In Linux, there is no differentiation between threads and tasks (or processes). They are both created and destroyed in the same way, but handled a little differently. CLONE_THREAD flag says that the child has to be placed in the same group as the parent. The parent of the child process in this case is the same as the parent of the task that called clone() and not the task that called clone() itself. The process and session keyrings (handled later) are shared between all the threads in a process. This explains why struct task_struct has two pointers, namely real_parent and parent. In case of CLONE_THREAD flag set, real_parent points to the task that invoked the clone(), but beyond that this "real parent" does not have any control over the newly created task. The parent of the newly created task is marked as the task that created all these threads. getppid() system call brings that parent process and only the parent process gets SIGCHLD on termination of child, if it makes wait() system call. So the copy_creds() has to copy the credentials and keyrings of the common parent (not the real parent) for all these threads. So threads in Linux are processes that share parent and user space. Note that the thread we are talking about here are user threads that any program creates using pthread or zthread libraries. They are completely different from kernel threads created by Linux kernel for its internal operations.
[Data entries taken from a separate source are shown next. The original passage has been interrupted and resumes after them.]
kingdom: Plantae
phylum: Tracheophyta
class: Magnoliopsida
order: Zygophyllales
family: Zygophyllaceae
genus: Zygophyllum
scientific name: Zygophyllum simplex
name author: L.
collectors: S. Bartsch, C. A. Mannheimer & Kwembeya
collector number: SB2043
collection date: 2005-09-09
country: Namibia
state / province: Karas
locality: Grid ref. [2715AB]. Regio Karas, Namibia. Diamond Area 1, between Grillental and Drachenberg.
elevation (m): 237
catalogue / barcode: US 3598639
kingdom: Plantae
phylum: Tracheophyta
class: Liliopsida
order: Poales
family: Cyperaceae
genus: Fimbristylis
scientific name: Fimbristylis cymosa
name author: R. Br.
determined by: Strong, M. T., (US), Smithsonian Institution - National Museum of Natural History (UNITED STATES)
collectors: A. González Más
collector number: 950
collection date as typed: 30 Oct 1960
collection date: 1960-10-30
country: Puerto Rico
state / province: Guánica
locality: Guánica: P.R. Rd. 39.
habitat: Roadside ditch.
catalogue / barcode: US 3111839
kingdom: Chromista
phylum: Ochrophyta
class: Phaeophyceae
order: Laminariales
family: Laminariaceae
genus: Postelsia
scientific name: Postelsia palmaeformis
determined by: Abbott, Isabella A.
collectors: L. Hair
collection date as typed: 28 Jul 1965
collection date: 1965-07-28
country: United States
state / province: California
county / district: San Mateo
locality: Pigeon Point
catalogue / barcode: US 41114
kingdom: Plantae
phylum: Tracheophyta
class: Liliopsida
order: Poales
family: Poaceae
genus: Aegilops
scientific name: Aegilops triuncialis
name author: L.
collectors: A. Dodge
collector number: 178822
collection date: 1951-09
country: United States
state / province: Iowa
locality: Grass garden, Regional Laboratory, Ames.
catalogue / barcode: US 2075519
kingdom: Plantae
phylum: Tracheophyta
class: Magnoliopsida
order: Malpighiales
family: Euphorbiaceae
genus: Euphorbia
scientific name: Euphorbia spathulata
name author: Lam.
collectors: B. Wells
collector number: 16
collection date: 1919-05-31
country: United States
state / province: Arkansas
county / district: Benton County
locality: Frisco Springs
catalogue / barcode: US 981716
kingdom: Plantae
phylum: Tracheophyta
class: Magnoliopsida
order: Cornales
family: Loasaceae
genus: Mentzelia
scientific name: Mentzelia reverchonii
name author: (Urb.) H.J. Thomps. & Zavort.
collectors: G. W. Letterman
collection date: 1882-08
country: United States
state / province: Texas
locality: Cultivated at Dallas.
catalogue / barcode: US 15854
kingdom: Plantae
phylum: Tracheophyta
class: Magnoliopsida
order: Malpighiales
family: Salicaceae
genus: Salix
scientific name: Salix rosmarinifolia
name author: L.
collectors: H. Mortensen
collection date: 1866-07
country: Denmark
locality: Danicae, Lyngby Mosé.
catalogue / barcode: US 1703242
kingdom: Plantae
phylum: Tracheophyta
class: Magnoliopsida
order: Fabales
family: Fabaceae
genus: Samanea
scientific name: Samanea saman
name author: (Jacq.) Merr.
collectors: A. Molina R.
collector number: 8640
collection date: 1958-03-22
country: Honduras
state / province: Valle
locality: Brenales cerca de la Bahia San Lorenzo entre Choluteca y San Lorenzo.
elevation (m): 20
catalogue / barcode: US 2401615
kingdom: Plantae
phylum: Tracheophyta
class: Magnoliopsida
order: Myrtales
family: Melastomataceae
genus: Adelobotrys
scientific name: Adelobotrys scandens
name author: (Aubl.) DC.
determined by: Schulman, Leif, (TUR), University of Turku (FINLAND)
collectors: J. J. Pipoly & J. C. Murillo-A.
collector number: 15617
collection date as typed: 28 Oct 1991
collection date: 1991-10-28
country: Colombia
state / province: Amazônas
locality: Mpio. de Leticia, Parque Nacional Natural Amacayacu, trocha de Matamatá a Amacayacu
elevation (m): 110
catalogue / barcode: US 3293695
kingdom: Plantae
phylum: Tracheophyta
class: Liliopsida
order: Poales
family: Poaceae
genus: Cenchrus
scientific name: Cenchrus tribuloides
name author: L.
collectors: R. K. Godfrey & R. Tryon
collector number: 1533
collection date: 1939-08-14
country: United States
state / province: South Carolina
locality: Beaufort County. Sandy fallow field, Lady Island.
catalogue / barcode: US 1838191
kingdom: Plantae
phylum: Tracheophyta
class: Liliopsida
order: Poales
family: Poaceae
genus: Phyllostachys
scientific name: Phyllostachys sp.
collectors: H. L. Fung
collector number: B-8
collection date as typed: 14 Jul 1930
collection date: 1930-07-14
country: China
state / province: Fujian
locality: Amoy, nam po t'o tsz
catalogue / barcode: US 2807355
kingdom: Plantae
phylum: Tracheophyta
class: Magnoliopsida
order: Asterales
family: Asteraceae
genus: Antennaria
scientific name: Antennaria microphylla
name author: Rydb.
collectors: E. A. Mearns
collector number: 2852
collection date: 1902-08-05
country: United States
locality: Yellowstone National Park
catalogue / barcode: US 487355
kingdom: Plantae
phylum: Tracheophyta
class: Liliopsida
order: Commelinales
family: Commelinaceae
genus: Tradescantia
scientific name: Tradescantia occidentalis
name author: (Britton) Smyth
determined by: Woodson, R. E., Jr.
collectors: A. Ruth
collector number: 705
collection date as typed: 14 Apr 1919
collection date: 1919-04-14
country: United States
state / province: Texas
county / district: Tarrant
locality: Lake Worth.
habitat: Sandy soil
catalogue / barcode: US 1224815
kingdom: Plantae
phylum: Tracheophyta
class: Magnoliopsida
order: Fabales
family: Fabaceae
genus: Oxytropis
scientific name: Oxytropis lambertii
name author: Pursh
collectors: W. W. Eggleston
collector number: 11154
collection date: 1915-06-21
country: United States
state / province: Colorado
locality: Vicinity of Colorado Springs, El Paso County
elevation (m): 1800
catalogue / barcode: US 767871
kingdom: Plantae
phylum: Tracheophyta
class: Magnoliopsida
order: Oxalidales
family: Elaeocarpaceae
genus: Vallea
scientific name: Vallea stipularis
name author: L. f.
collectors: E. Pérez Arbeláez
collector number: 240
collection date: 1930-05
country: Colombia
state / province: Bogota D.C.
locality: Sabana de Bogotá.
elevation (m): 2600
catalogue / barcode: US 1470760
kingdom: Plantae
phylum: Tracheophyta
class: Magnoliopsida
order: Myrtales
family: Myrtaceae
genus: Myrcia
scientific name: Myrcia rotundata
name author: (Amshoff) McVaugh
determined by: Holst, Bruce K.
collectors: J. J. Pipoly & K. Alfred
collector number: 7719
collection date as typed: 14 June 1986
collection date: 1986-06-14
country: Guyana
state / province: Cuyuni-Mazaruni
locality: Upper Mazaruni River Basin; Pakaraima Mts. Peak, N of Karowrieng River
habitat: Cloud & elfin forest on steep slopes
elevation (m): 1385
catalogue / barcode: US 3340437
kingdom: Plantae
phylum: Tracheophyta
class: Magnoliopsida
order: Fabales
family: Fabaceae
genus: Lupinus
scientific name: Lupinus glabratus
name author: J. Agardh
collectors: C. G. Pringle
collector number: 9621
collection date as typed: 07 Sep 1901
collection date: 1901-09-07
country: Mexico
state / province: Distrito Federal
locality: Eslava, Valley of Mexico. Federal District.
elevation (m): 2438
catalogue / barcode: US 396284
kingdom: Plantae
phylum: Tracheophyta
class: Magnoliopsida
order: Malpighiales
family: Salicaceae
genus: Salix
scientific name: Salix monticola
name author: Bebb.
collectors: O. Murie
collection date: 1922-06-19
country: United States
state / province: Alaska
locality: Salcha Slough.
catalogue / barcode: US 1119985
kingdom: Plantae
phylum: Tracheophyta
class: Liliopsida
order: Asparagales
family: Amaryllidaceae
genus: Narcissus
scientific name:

After this, the function takes care of setting the CPU time utilized to zero and splitting the total CPU time from parent to give it to the child. Then sched_fork() function defined in kernel/sched.c is invoked. Process scheduling is a separate topic of discussion.

In this chapter, we looked at how a task is created in Linux kernel or rather what important operations are performed during task creation. In the next chapter, we will see task termination. In the meantime, you can put printk() statements in copy_process() function of kernel/fork.c and check out the kernel log and observe its working.